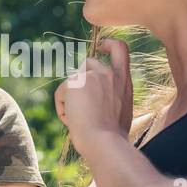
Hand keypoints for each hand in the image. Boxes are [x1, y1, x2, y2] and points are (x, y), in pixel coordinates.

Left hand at [54, 38, 132, 155]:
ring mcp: (93, 76)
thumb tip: (98, 100)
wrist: (104, 143)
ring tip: (74, 119)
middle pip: (88, 62)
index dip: (109, 44)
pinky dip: (62, 107)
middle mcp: (110, 74)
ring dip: (69, 97)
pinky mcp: (76, 81)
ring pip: (72, 79)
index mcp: (124, 82)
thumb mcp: (121, 112)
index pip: (121, 49)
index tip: (102, 46)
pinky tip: (69, 120)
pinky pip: (62, 91)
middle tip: (74, 100)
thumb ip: (113, 98)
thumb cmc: (113, 137)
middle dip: (79, 79)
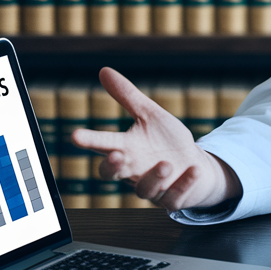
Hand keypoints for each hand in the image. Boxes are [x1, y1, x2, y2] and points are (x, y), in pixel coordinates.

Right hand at [71, 67, 242, 211]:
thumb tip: (104, 70)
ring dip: (154, 178)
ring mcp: (153, 188)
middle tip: (117, 156)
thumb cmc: (167, 140)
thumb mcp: (151, 114)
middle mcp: (134, 172)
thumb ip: (128, 96)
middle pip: (112, 175)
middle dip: (111, 167)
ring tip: (166, 164)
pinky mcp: (172, 199)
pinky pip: (174, 198)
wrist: (194, 165)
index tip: (76, 135)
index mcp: (126, 149)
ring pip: (144, 190)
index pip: (103, 145)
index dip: (90, 141)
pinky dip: (183, 185)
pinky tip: (193, 170)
-*-*-
> DIRECTIONS:
Wherever the string "pinky" occurs in the entries, copy that whole line.

> ANSWER SPACE:
pinky dip: (62, 107)
pinky mcp: (76, 81)
pinky tip: (69, 120)
pinky pip: (62, 91)
pinky mcp: (172, 199)
pinky pip: (174, 198)
pinky dip: (183, 185)
pinky tip: (193, 170)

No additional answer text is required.